### SOURCE
* Begin *

Risk and Safety
Risk and safety research is focused on developing concepts, methods, tests and frameworks for creating safe technological and socio-technological systems and for managing associated risks. These advances in risk analysis and safety science are applied to specific problems in maritime and materials engineering. This serves society by increasing our understanding of how maritime and materials safety is created and maintained and how safety risks can be managed effectively.
Given the rapid developments in marine technologies, with increased automation, digitalisation, and system integration, there is a constant need for ensuring the safety of design and operation of new maritime systems. Scenario-based risk modelling is essential for the safe operation of ships and maritime traffic systems. Advanced ships require new and improved designs and smart situation awareness and decision support systems. In order to achieve this, the research of the Marine Technology research group focuses on the development of innovative ship designs accounting with efficient traffic management systems and navigation safety controls.

* End *

### ENTRIES
* Begin *

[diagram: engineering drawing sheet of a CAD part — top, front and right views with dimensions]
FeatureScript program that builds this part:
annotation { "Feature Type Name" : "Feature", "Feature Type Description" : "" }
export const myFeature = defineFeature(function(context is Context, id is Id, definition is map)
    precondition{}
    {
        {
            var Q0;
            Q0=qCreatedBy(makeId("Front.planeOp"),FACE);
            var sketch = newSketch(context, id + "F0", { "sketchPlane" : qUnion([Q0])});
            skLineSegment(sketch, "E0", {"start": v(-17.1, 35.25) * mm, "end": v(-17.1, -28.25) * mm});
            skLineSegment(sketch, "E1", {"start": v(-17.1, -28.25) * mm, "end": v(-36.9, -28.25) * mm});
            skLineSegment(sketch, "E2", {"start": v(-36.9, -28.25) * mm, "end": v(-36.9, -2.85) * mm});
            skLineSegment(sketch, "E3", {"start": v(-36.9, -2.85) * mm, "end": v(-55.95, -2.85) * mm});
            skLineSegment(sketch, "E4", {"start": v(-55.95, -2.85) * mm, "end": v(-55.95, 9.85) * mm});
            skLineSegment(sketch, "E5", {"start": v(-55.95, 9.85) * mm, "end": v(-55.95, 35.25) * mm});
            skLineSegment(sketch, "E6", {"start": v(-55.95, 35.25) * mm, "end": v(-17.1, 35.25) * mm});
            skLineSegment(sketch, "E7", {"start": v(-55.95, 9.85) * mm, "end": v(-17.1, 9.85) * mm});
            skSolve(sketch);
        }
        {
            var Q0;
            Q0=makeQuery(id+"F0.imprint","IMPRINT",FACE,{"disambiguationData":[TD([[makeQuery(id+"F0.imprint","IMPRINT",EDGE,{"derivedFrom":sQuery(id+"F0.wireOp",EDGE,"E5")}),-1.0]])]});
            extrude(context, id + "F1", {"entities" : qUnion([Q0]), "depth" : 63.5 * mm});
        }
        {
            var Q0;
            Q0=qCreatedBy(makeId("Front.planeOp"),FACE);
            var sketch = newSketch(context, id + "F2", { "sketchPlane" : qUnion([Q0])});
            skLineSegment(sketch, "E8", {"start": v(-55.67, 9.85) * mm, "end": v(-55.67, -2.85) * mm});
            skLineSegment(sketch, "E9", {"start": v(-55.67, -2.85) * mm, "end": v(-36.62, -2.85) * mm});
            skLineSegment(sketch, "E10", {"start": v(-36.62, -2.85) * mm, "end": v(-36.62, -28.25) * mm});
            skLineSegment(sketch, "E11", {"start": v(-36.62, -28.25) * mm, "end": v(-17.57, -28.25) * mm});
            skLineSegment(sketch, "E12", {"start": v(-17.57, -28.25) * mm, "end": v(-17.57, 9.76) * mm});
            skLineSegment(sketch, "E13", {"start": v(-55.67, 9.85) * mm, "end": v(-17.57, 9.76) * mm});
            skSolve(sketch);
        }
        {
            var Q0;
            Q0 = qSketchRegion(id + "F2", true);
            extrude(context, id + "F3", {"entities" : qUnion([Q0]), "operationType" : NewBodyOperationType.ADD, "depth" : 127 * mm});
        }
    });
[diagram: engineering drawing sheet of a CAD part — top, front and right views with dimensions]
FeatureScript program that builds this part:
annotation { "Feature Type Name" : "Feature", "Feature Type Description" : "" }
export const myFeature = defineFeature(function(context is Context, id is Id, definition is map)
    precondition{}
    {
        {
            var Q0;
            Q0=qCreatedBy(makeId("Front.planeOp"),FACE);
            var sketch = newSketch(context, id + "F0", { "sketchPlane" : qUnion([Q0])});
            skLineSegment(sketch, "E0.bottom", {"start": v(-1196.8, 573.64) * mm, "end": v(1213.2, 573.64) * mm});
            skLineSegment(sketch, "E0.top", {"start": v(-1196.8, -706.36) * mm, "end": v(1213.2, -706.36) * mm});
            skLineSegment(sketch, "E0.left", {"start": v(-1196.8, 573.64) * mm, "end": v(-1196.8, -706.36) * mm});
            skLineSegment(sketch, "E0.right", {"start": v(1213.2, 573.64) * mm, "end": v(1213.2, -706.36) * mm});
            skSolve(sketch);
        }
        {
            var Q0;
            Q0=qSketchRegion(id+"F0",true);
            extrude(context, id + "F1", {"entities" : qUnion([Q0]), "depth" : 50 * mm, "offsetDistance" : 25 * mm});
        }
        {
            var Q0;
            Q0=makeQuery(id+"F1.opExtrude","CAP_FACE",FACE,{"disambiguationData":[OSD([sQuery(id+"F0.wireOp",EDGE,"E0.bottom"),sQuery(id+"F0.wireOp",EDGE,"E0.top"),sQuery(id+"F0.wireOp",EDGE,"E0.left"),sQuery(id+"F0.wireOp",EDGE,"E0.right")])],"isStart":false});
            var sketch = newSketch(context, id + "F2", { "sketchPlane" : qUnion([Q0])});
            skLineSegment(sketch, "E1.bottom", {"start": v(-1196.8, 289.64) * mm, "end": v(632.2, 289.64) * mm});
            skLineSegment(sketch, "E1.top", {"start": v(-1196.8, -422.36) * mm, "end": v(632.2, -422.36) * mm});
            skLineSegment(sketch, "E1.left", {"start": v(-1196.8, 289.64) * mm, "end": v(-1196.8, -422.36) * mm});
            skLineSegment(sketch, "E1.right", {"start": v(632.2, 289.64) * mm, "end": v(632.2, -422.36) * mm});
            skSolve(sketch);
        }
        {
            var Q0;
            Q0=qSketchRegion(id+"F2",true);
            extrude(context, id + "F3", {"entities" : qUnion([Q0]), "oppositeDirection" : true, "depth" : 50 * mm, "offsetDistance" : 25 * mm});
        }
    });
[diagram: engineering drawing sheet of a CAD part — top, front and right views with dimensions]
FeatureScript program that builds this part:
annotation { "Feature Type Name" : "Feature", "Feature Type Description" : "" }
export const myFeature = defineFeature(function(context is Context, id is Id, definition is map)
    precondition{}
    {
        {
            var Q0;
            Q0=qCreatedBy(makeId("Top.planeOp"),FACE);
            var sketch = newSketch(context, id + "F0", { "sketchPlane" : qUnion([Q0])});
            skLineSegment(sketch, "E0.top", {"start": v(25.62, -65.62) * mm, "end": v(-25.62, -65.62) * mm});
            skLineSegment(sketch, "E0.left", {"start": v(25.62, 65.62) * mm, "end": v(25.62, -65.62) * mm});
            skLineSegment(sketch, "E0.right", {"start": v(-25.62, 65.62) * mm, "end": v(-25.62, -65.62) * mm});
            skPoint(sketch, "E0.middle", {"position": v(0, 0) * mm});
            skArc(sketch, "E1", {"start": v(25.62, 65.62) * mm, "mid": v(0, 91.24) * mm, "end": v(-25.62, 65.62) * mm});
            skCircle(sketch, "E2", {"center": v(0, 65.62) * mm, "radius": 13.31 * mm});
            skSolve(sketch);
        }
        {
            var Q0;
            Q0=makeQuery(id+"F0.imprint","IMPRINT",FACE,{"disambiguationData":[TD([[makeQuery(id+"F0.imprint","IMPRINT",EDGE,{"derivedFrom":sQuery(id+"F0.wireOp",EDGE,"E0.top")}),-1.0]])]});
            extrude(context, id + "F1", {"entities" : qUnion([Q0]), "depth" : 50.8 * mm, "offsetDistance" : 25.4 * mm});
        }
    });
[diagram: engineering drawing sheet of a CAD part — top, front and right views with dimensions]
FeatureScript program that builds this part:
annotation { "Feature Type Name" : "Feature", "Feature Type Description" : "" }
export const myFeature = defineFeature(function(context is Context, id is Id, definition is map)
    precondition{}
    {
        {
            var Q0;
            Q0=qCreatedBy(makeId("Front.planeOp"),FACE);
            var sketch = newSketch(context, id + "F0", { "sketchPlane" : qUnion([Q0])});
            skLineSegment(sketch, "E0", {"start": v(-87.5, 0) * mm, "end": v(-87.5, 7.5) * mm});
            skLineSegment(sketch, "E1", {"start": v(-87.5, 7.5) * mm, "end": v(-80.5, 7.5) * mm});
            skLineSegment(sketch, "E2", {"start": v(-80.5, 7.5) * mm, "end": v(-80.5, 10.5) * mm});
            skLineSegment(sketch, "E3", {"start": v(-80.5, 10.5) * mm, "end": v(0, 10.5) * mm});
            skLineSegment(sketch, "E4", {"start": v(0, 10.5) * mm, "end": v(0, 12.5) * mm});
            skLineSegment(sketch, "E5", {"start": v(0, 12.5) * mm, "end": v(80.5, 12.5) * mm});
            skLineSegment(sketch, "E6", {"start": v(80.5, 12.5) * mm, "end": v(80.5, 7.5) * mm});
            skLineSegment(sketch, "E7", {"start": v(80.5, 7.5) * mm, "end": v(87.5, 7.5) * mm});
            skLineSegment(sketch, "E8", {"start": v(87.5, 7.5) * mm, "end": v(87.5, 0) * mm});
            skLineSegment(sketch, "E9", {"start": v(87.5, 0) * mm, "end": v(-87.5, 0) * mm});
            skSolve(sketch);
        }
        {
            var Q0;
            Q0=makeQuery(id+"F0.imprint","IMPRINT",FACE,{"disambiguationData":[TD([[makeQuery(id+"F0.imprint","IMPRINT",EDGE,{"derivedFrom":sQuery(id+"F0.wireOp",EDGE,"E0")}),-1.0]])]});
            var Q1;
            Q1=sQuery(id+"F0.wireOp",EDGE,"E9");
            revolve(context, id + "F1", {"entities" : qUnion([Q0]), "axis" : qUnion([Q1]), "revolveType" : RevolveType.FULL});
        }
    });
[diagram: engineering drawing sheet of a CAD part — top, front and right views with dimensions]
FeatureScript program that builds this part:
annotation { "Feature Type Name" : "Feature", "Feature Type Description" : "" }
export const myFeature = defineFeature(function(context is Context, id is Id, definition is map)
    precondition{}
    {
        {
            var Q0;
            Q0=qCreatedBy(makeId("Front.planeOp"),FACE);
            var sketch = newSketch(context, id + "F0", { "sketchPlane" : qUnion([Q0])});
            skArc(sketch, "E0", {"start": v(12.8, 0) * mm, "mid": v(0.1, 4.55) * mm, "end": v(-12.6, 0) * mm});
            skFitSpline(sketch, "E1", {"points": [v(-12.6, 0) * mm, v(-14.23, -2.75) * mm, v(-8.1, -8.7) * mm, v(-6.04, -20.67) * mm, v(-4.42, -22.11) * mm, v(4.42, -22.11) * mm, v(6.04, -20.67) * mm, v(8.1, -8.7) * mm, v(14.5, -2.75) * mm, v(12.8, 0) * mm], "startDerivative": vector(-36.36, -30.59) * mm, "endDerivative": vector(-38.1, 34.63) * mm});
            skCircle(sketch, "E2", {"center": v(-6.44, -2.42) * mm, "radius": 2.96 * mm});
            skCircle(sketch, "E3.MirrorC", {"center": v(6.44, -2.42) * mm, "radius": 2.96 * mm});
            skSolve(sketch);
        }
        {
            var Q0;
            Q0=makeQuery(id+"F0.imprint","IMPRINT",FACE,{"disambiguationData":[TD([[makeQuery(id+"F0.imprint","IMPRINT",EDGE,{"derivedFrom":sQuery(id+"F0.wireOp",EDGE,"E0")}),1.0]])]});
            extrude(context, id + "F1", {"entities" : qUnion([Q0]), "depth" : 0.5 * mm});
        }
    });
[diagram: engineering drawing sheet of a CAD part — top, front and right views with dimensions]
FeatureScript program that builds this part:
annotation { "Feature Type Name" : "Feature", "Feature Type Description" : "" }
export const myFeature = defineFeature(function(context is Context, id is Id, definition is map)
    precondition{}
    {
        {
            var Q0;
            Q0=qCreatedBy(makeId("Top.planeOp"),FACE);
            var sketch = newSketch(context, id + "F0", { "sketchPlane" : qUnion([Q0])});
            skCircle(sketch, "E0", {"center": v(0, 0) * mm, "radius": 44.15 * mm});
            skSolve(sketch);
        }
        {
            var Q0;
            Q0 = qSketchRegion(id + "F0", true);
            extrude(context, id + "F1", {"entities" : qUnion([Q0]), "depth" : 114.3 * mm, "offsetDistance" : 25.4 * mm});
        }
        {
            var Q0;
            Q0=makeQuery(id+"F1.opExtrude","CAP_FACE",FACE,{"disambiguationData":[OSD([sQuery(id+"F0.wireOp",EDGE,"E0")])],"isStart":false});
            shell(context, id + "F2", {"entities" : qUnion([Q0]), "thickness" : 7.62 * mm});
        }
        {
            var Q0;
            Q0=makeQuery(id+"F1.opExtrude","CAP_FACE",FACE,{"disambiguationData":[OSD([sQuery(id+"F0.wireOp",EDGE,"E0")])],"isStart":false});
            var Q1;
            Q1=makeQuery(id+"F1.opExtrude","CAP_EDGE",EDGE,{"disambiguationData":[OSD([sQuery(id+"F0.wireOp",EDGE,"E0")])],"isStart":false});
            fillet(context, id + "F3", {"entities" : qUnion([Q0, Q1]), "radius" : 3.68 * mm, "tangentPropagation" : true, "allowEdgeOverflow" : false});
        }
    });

* End *

### LIST OF TASKS
**A)** Answer these from the page on risk and safety research:
(i) To which two fields of engineering are the advances in risk analysis and safety science applied?
(ii) What kind of risk modelling does the page call essential for the safe operation of ships and maritime traffic systems?
(iii) Which research group is named?
**B)** Write a continuation of the page on risk and safety research, starting after its last sentence.

### ANSWERS PROVIDED
**A)**
(i) Maritime and materials engineering.
(ii) Scenario-based risk modelling.
(iii) The Marine Technology research group.

**B)**
In the context of Arctic navigation, the current design regulations for ice-going ships and offshore structures fail to predict the actual safety and required safety level of the operations. Holistic risk analyses typically include the definition of hazard scenarios, their probability of occurrence and the severity of their consequences. Such an assessment is challenging for Arctic operations, as operational data is scarce. In this area, one of the goals is to apply similar methods to those developed for the safety of marine traffic in open waters – particularly the heavy tanker traffic in the Gulf of Finland – to ice-covered waters. In addition, model-scale testing in Aalto Ice Tank represents an important part of this research as it provides new insight into the structure-ice contact problem.
Another aspect of risk and safety is related to the fatigue and fracture of materials. For safety-critical systems like nuclear power plants and airplanes, periodic inspections combined with reliable models of crack growth enable operators to detect flaws before they reach a dangerous state. Risk and safety research addresses the non-destructive testing and the characterisation and modelling of cracks, while also including effects such as hydrogen embrittlement and thermal fatigue.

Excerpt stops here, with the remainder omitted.